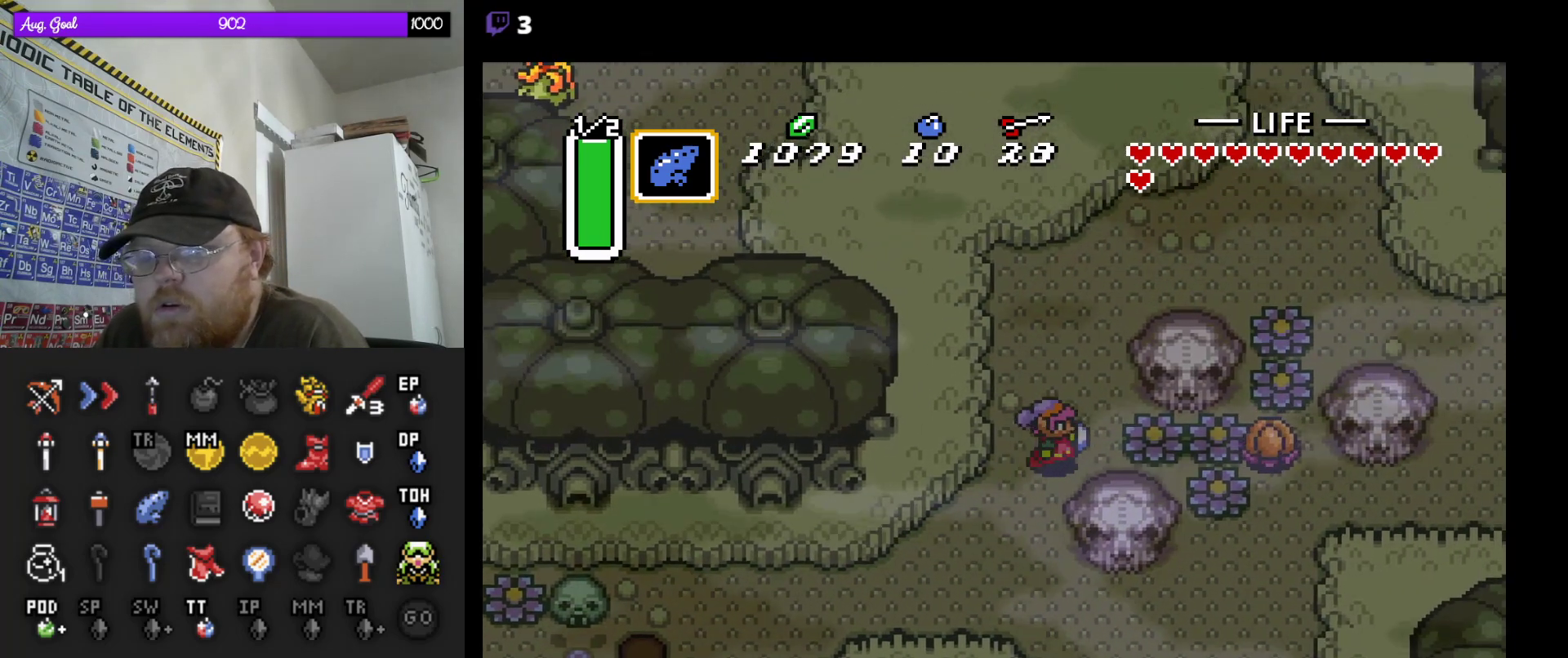
{"buttons": ["DPAD_UP", "DPAD_RIGHT"], "events": []}
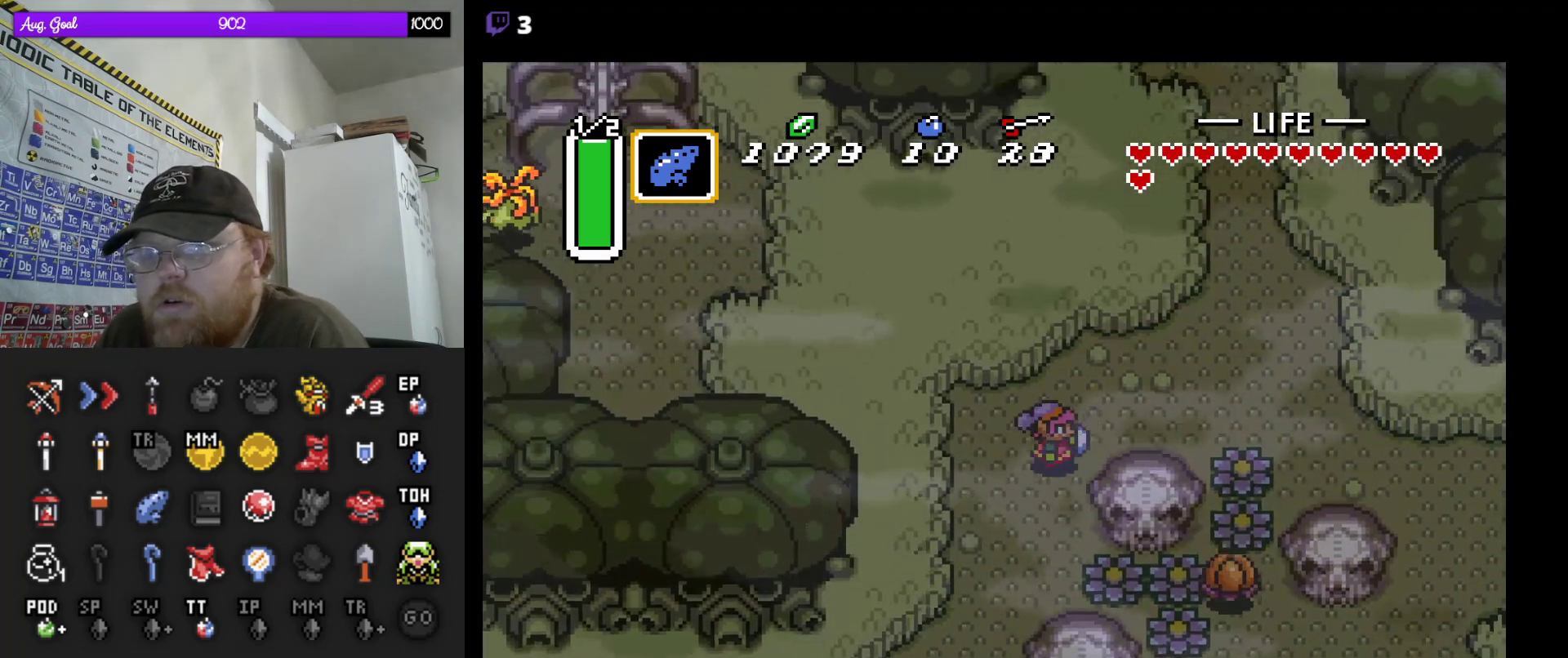
{"buttons": ["DPAD_UP", "DPAD_RIGHT"], "events": [[117, "DPAD_UP", "up"], [133, "DPAD_DOWN", "down"], [467, "DPAD_DOWN", "up"], [483, "DPAD_UP", "down"]]}
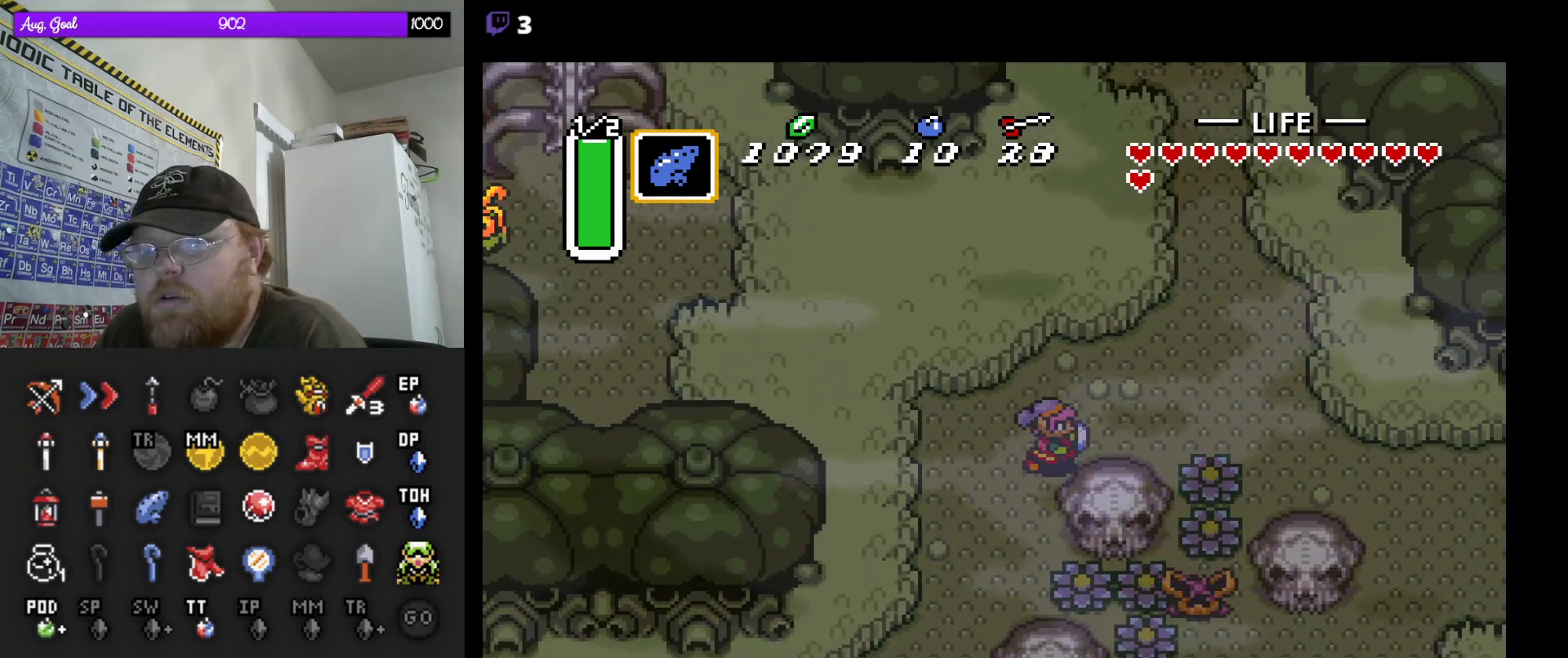
{"buttons": ["DPAD_DOWN", "DPAD_RIGHT"], "events": [[217, "DPAD_UP", "up"], [250, "DPAD_DOWN", "down"]]}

***

> _Work task_: Word-for-word transcription: the whole listing, with images excluded.

> _Solution for this problem_:
{"buttons": ["DPAD_UP", "DPAD_RIGHT"], "events": []}
{"buttons": ["DPAD_UP", "DPAD_RIGHT"], "events": [[117, "DPAD_UP", "up"], [133, "DPAD_DOWN", "down"], [467, "DPAD_DOWN", "up"], [483, "DPAD_UP", "down"]]}
{"buttons": ["DPAD_DOWN", "DPAD_RIGHT"], "events": [[217, "DPAD_UP", "up"], [250, "DPAD_DOWN", "down"]]}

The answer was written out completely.